Are We Ever Completely Healed?
Are we ever completely healed?
Some people wonder if they are ever going to be healed and return to their life just the way it was before the trauma. I would like to be able to say “yes” but in my opinion, the answer is “no”. And my definition of “healing” is tied to embracing the “new you.”
My very good friend Sam has a spinal cord injury and is unable to walk. Sam has created Zen Warrior Training, which is the belief that challenges are man's greatest ally in disguise. Zen Warrior Training includes a comprehensive system of awareness techniques and physical skills that will help you to optimize your mind and body so that you can live your life with the power and clarity that is your birthright.
Sam is an example of someone who has not been defeated mentally or physically.
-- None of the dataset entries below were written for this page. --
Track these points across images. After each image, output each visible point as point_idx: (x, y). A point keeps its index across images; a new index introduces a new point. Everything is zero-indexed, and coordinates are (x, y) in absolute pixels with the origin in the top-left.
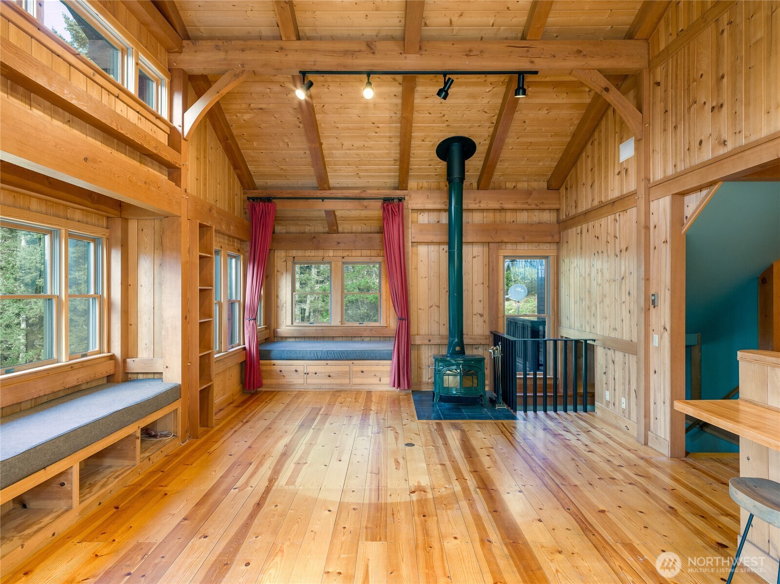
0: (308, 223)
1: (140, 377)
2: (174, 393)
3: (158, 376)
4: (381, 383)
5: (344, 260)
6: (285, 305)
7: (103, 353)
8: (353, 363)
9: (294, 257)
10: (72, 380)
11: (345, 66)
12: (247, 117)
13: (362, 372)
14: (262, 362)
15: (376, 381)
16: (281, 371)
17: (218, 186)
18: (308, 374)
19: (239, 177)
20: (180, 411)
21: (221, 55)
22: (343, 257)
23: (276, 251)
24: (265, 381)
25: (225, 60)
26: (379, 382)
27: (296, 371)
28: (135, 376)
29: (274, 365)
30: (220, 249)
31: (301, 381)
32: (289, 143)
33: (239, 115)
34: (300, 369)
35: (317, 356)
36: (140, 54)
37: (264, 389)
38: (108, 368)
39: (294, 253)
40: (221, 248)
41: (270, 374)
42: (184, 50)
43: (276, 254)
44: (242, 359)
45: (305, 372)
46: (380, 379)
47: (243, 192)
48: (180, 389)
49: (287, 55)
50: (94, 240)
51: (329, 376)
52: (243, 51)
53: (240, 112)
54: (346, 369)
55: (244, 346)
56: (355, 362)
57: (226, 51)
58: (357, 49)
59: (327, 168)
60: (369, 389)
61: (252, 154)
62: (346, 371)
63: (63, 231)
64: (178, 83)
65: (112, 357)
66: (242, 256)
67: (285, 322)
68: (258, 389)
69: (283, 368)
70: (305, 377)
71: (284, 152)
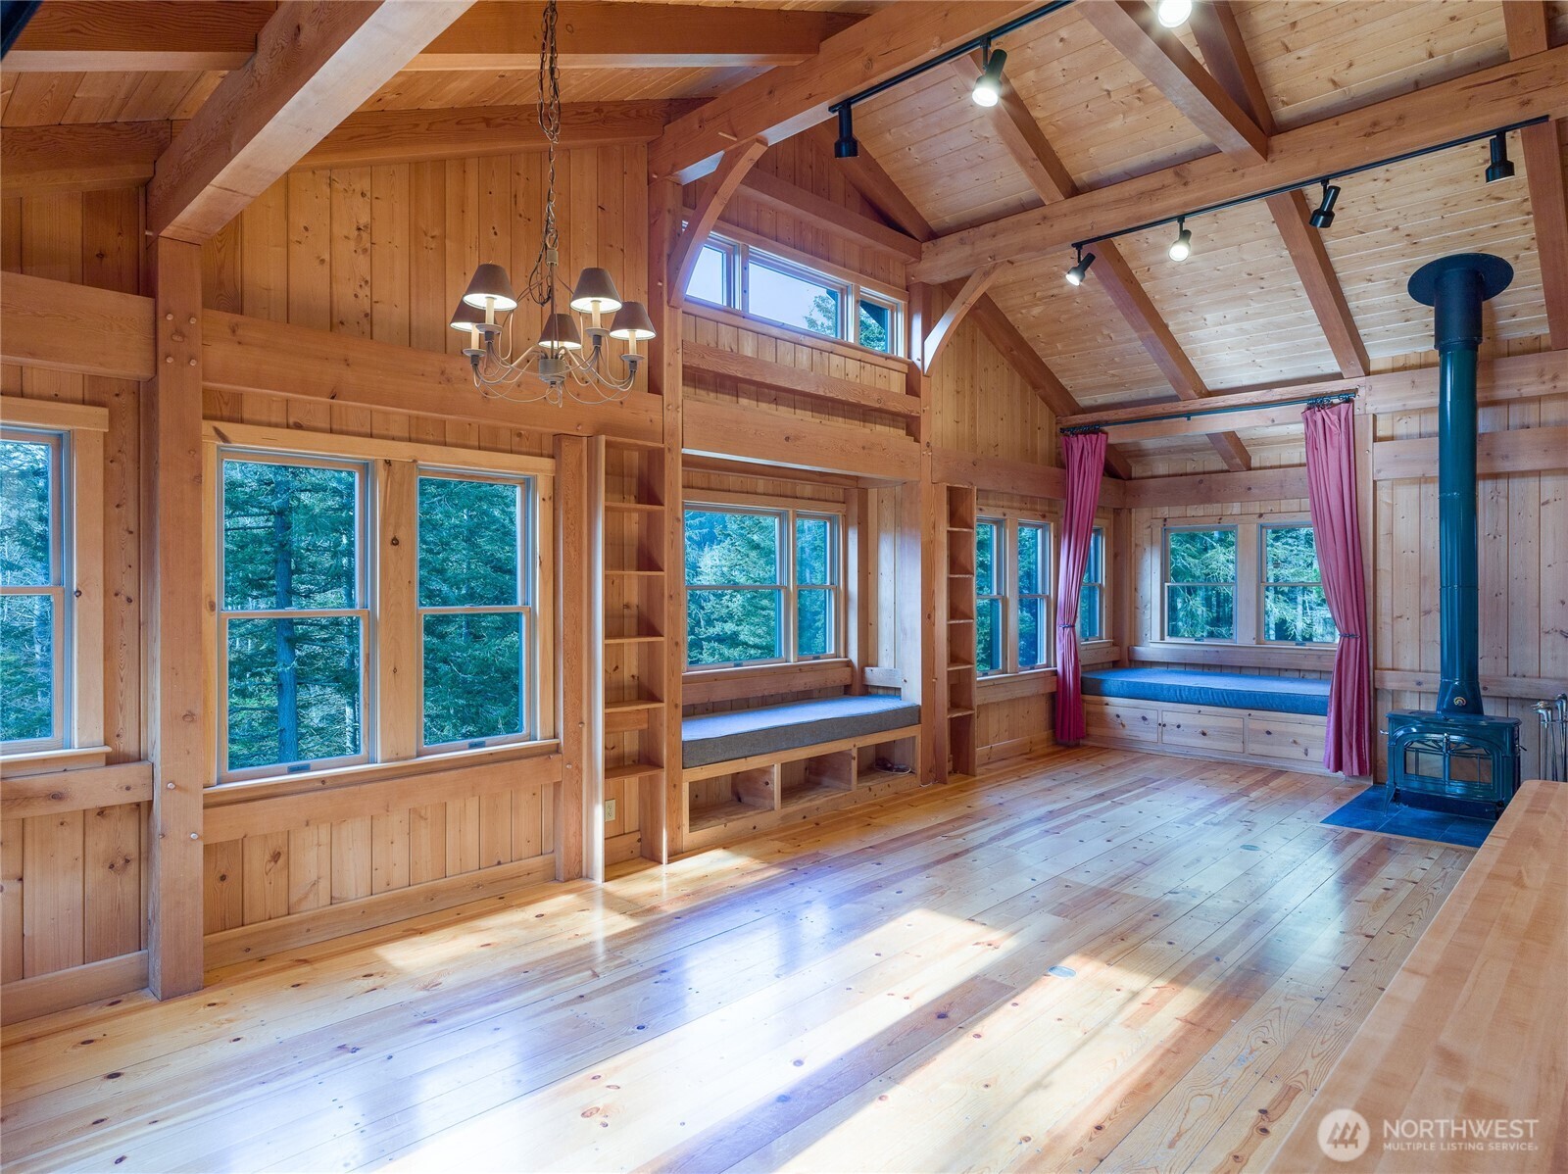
0: (1190, 456)
1: (881, 692)
2: (912, 716)
3: (894, 692)
4: (1308, 758)
5: (1262, 521)
6: (1149, 605)
7: (840, 657)
8: (1250, 715)
9: (1165, 520)
10: (800, 683)
11: (1139, 219)
12: (1036, 311)
13: (1269, 733)
14: (1088, 697)
15: (1297, 752)
16: (1118, 716)
17: (1000, 422)
18: (1164, 725)
19: (1043, 399)
20: (919, 740)
21: (967, 250)
22: (1261, 515)
23: (1133, 510)
24: (1094, 731)
25: (971, 256)
26: (1304, 757)
27: (1144, 719)
28: (875, 690)
29: (1107, 704)
30: (1002, 517)
31: (1152, 737)
32: (1112, 335)
33: (1023, 311)
34: (1151, 715)
35: (1181, 695)
36: (862, 288)
37: (1091, 743)
38: (843, 676)
39: (1165, 511)
40: (1005, 515)
41: (1102, 719)
42: (923, 256)
43: (1133, 514)
44: (1051, 688)
45: (1160, 722)
46: (1306, 750)
47: (1054, 422)
48: (920, 711)
49: (1052, 226)
50: (830, 519)
51: (1204, 734)
52: (994, 236)
53: (1025, 308)
54: (1237, 724)
55: (1054, 669)
56: (1253, 712)
57: (973, 243)
58: (1157, 185)
59: (1191, 361)
60: (1282, 767)
61: (1059, 361)
62: (1236, 729)
63: (791, 512)
64: (917, 302)
65: (849, 664)
66: (1052, 524)
67: (1149, 635)
68: (1081, 742)
69: (1121, 711)
70: (1160, 730)
71: (1108, 349)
He has been forced to accept having a whole new body that no longer moves the way it used to. Like me, he was also involved in an automobile accident. Over many years of our friendship, we have come to understand how similar our journeys have been, yet how different the outcome. Sam and I are both new people in new bodies. I think everyone who undergoes a trauma is faced with becoming “a new you” whether they want to or not. Discovering the “new you,” can be a very exiting process. This only happens if there is true acceptance of the trauma. Usually there is simply no choice and how you learn to deal with the “new you” can be what defines how healed you will finally be.
There is both mental and physical healing. One comes to learn that healing is a process; a process that might cause frustration and anxiety, but a process that is both emotionally and physically nurturing. No one is able to speed up this process or decide what will improve and what won’t. The body and brain have their own wisdom that constantly amazes me. We can use energy work and different modalities to reach a feeling of, “healed.” But the question remains, are we ever totally healed?
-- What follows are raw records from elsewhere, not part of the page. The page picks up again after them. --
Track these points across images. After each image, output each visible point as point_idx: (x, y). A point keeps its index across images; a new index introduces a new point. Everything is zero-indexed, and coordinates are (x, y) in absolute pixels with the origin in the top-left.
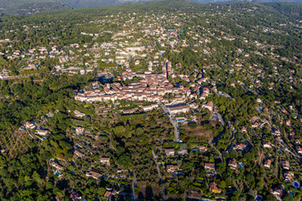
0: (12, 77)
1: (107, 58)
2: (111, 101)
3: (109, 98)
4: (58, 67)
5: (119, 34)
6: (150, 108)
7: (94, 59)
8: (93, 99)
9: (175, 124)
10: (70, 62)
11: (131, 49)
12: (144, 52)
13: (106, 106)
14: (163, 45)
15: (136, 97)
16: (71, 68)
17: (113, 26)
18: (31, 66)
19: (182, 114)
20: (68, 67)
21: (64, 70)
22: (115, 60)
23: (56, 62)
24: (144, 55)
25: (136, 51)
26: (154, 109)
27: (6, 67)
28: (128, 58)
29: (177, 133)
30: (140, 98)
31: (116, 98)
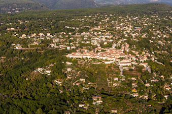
0: (24, 48)
1: (85, 41)
2: (87, 58)
3: (86, 56)
4: (52, 45)
5: (95, 28)
6: (109, 63)
7: (76, 41)
8: (77, 57)
9: (122, 70)
10: (60, 42)
11: (103, 36)
12: (112, 39)
13: (84, 60)
14: (126, 35)
15: (101, 58)
16: (61, 46)
17: (91, 23)
18: (35, 43)
19: (127, 66)
20: (59, 45)
21: (56, 47)
22: (91, 42)
23: (51, 42)
24: (111, 41)
25: (106, 38)
26: (111, 63)
27: (19, 43)
28: (100, 41)
29: (121, 73)
30: (104, 58)
31: (90, 57)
I feel my healing will never stop. Isn’t this what you want, to always keep improving and changing? Each day something happens to promote growth and improvement. You don’t have to experience an automobile accident and suffer a traumatic brain injury or a spinal cord injury to need to be healed in some way or another.
I am a new person in a new world, and I don’t think I could have gotten there without going through the exciting process of healing every day. I treasure what I have learned, what I have been given, and what has been taken away.
The only way that you can stop your healing process is to give up and stop moving toward achieving your goals. I use the expression, “stay the course,” to encapsulate the journey that I have encountered. This journey may not always be enjoyable, but I for me there was only one choice, to keep moving forward.
My traumatic brain injury and Sam’s spinal cord injury are forks in our road of life. I was faced with a decision, a decision to give up, or fight to regain what had been lost. What I discovered is that maybe I couldn’t regain what had been lost, but I could build a new life… I am constantly trying to find new ways to improve, and to develop new mental pathways of never giving up.